Le musee des offices de florence

L’œuvre de Titien

Maintenant, rendez-vous dans la prochaine salle, la N°28. Là, sur le mur de droite, arrêtez vous devant ce beau nu féminin allongé au 1er plan du tableau.

Il s’agit de la très célèbre Vénus d’Urbin, peinte par le Titien en 1538, pour le duc d’Urbin.
Au 1 er plan donc, dans l’intimité d’une alcôve, baigné d’une douce lumière dorée, un des nus les plus célèbres de toute l’histoire de la peinture.

Regardez là. Sa blondeur vénitienne se détache sur le fond sombre d’une draperie de velours vert et sur le fond nacré d’un drap au savant plissé. Portez votre regard derrière elle. Un second plan définit l’espace d’une-pièce ouvert sur l’extérieur par une colonnade. Au fond, à droite, 2 femmes y sont représentées. Regardez-les ; vous voyez que l’une est debout, portant une jupe dont la couleur rouge répond aux coussins du lit. L’autre disparaît dans un coffre à la recherche de quelques parures. Sa robe blanche éclaire le fond sombre de cet espace et répond aux tons clairs du drap. Notez bien la distance qui sépare la maîtresse de ses servantes. Il faut la considérer comme une marque de déférence sociale. Elle donne également au peintre le loisir de peindre au sol un jeu de lignes formant un damier, qui souligne la perspective. La composition est simple et bien équilibrée. Notez le jeu des lignes horizontales du lit et du corps de la Vénus, des 2 coffres du fond de la salle. Ces lignes sont compensées par les verticales. Regardez celles du bord de la draperie verte, de la colonne se détachant sur le coucher de soleil, de la femme debout. Ici le tableau est splendidement structuré : d’un côté par le damier des horizontales et des verticales et d’autres côtés, par les couleurs rouge et blanches qui se répondent.
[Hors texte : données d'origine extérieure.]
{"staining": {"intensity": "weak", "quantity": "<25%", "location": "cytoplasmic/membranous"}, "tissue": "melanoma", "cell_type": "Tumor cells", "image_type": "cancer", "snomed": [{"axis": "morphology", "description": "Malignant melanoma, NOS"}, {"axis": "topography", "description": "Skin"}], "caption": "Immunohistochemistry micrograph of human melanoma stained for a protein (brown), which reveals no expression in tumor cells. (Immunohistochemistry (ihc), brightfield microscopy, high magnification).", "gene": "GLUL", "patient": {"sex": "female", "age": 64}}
On aime à raconter que ce tableau fut commandé par le duc pour commémorer son mariage. On s’est bien légitimement étonné sur le fait que le tableau soit un portrait de la future duchesse d’Urbin présentée nue. Tout dans le corps de cette femme affiche une sensualité qui peut être perçue comme provocante. Laissez votre regard glisser sur les lignes courbes de son corps. Regardez la main qu’elle pose sur elle. Faut-il comprendre, dans cette main alanguie, un geste de pudeur ou d’invitation ? Cache-t-elle son sexe ou l’indique-t-elle ? Regardez à présent son visage. Dans ce regard en coin, faut-il comprendre la même invitation? Et puis, il y a le lit défait, avec sa charge fortement suggestive. Le peintre aurait-il osé peindre nue, entre exhibition et pudeur, celle qui allait régner sur le duché ? On peut en douter.
On a rétorqué à cette interrogation que, d’une part il s’agissait d’un tableau destiné à orner la chambre du duc, espace privé et par ce fait, visible que de lui-même. Que d’autre part, on y a vu les attributs d’une épouse : il y a la couronne nuptiale qu’elle tient à la main, et puis aussi le petit chien lové à ses pieds. Petit chien, rappelons-le, qui est le symbole médiéval de la fidélité. Admettons !! Toujours est-il que ce nu est plus une référence à Vénus, déesse de la Beauté et de l’Amour. ET d’ailleurs, c’est devenu son nom « Vénus d’urbin ».
Parlons du peintre à présent, du Titien. Sa vie et sa carrière sont exceptionnellement longues, puisqu’il est mort à près de 90 ans en 1576. . Il fut l’intime des princes et des rois, et évolua toute sa vie dans les hautes sphères de la société vénitienne. Il est sûrement le plus grand peintre de l’école vénitienne.

L’histoire nous dit qu’il fut un grand amoureux des femmes, et on veut bien la croire et il donne ici au corps féminin ses lettres de noblesse. Regardez attentivement le traitement du contour de son corps. Voyez comme il est différent de ceux de l’école florentine. Rappelez vous la Vénus de Botticelli, qui paraissait si divine et immatérielle. Ici, pas de lignes de contour affirmées. Le nu n’est pas dessiné, mais peint. Le contour de la silhouette est fondu dans une forme qui se désagrège dans la lumière. C’est la spécificité de l’école vénitienne : cette douce lumière blonde et dorée qui réunit les éléments du tableau, qui unifie l’ensemble.
D’autres œuvres du Titien occupent cette salle. Avant de sortir, il est possible de regarder librement d’autres toiles du Titien comme la célèbre Flore et les 2 portraits d’homme.